Identify every line of the records below that contains the string "Road", and copy each of those lines. Case counts.
-------- RECORD EXTRACTS
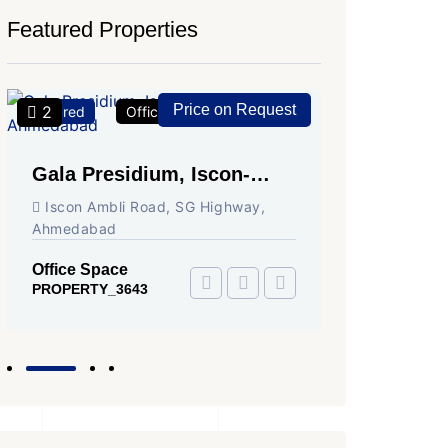
Featured Properties
Price on Request
2
2
Featured
Office Space
For Rent
Featured
Gala Presidium, Iscon-
Shivali
Ambli Road, Ahmedabad
Circle,
Iscon Ambli Road, SG Highway,
SG High
Ahmedabad
Office Sp
PROPERTY
Office Space
PROPERTY_3643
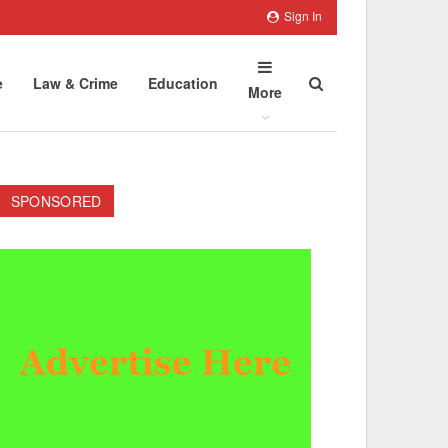
Sign In
e
Law & Crime
Education
More
SPONSORED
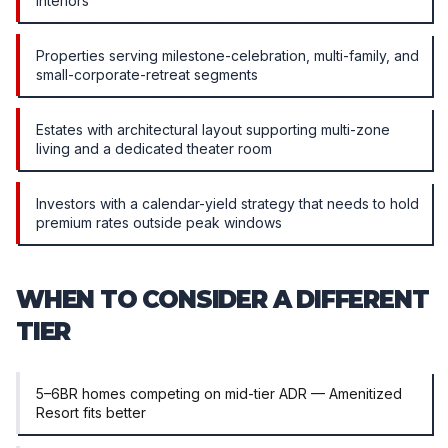
interiors
Properties serving milestone-celebration, multi-family, and
small-corporate-retreat segments
Estates with architectural layout supporting multi-zone
living and a dedicated theater room
Investors with a calendar-yield strategy that needs to hold
premium rates outside peak windows
WHEN TO CONSIDER A DIFFERENT
TIER
5–6BR homes competing on mid-tier ADR — Amenitized
Resort fits better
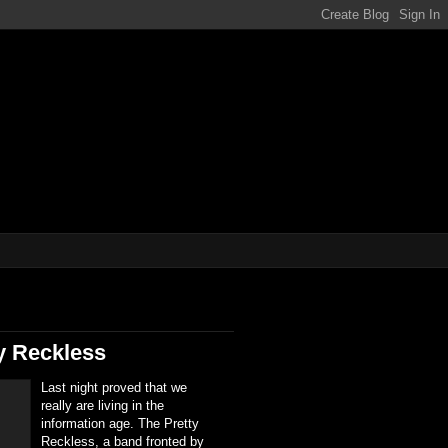
ene!!!
y Reckless
Last night proved that we
really are living in the
information age. The Pretty
Reckless, a band fronted by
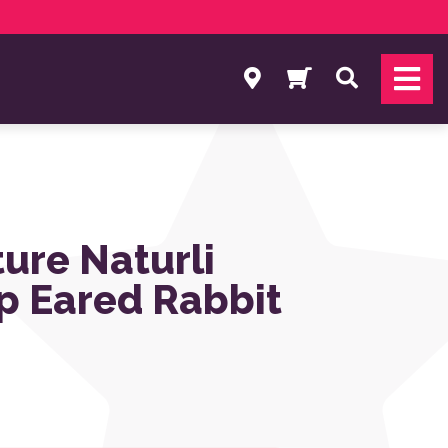
Search
ture Naturli
op Eared Rabbit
----------------
ANSWER BOX:
Ambli Road, Ahmedabad
Iscon Ambli Road, SG Highway,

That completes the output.